CLSA nearing completion of participant recruitment

The goal of reaching 50,000 participants for the Canadian Longitudinal Study is close to being met, as the number of Canadians who have completed telephone or in-home interviews and data collection site visits has surpassed 45,000.

Recruitment of the final participants is expected to be wrapped up by mid-2015. At the same time, the CLSA will be starting the next wave of interviews with participants who were initially interviewed three years ago.

The study is following 50,000 men and women from across the country who were between the ages of 45 and 85 when first recruited, for 20 years. Participants have been randomly selected and are generously donating their time to provide information and biological samples that will create an invaluable resource for research on understanding the aging process and developing ways to improve the health of Canadians.
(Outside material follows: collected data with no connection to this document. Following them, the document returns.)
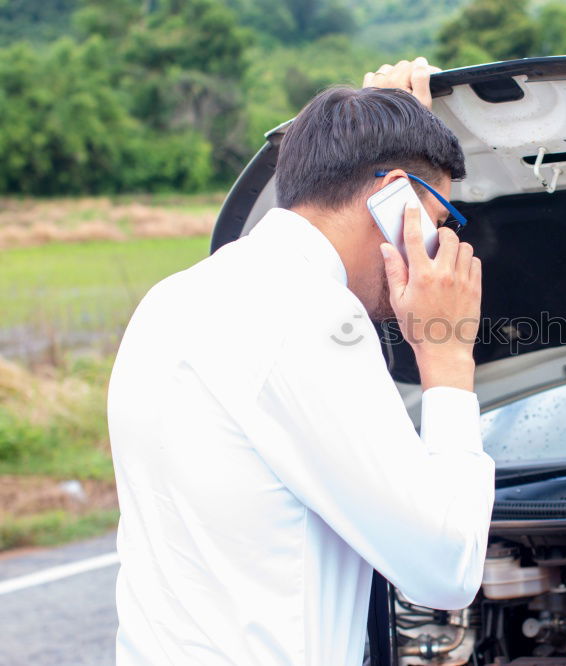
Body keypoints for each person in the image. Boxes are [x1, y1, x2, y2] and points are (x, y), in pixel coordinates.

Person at [107, 58, 495, 665]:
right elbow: (446, 569)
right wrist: (445, 352)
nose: (436, 250)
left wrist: (384, 123)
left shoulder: (173, 299)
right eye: (438, 223)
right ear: (395, 201)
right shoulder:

“These participants are the reason the CLSA will play an essential role in efforts to not only understand the aging process, but to also develop knowledge that can be applied in everyday life to improve quality of life as we age,” says Susan Kirkland, co-principal investigator of the CLSA and site principal investigator at Dalhousie University in Halifax. “All of the researchers and staff of the CLSA are profoundly appreciative of the cooperation and generosity of the participants.”

The CLSA involves two sets of participants – those who take part in telephone interviews, and those who take part in an in-home interview, and also visit one of the 11 data collection sites across the country to undergo physical assessments. The first wave of telephone interviews with 20,000 participants was completed in March 2014, and the data from those interviews are now available for researchers to review and apply to access. The interviews included detailed questions about physical, emotional and social health status.

More than 25,000 participants have now completed in-home interviews and visited a data collection site where they spent between two and three hours undergoing various assessments of their physical and psychological health, and provided blood and urine samples. The data from these participants will be available in 2016.